On a whirlwind tour of Laos, Devanshi Mody dissects its heritage and local culture, gets introduced to the austere ways of monks, and indulges, albeit guiltily, in some luxurious retreats.
My hotel—the latest ultra-luxe abode in the region—the Rosewood Luang Prabang is 15 minutes out of town, and that’s considered far. Michael awaits me at Rosewood’s colonial Great House, which pulsates with elephant motifs evoking Laos’ former name ‘Land of a Million Elephants’ almost in tragic irony. Just 400 elephants survive. Poaching has exterminated rhinos and crocodiles. Apparently, rhino horns (the Chinese love them) sell at Luang Prabang’s famous Night Market.
Michael has been in Laos for 15 years and is phlegmatic, even about Laos’ corruption sensations. However, my displeasure at much-vaunted erstwhileroyal capital Luang Prabang provokes him. Why is it UNESCO-stamped when Puducherry and Chettinad’s architectural splendour surpasses the charming but unstaggering French-colonial buildings here? Michael calls these the best-preserved vestiges of Indochina architecture. I have seen finer specimens in Vietnam and Cambodia. Michael claims that UNESCO’s presence checks China. Really?

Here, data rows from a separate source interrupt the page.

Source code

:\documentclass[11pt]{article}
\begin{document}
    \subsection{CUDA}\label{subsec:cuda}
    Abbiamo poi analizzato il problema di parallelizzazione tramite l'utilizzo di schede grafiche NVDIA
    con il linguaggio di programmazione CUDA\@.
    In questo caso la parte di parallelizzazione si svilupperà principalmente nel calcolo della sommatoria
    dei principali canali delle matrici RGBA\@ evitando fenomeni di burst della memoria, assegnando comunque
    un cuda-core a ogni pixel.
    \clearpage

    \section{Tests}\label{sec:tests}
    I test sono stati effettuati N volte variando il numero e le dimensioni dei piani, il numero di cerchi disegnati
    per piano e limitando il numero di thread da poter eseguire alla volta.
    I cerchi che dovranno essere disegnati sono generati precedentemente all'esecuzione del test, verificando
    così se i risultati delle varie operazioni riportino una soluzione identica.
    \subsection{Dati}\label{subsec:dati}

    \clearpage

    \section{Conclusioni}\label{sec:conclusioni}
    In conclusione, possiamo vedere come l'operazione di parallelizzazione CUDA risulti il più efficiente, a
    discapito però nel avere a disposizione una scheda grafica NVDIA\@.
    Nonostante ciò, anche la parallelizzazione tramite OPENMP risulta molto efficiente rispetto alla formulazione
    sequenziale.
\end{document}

Destiny contrives to dispel my disappointment with Laung Prabang. Legendary hotelier Adrian Zeccha is in town, and Michael engineers a rendezvous at Zeccha’s villa. The little beaming man, white-clad and sharp-witted, usually spends his birthday in Luang Prabang. “But I don’t know why I celebrate these things any more. I am 86,” he notes. Zeccha looks 20 years younger and recalls distinctly his doings at 20, including being clandestinely engaged as a debutant journalist to approach “Panditji,” mandated by the Americans to persuade Nehru not to invade and expropriate Goa from the Portuguese. The architect-turned-hotelier could be anywhere on his birthday. Why Luang Prabang? Perhaps I must see Laos through Zeccha’s eyes.
Rosewood’s ‘Sunset Cruise’ is encouraging. French Riesling in hand, propped on a luxury daybed, I peruse books on colonial Asia, chuckling over portrayals of the British with their tight suits, stiff ways, and mercantile minds, contrasting the French, who drank and danced, their arms crooked round a pretty local damsel. Incidentally, Laos was called a French ‘protectorate’, not ‘colony’, in chic euphemism.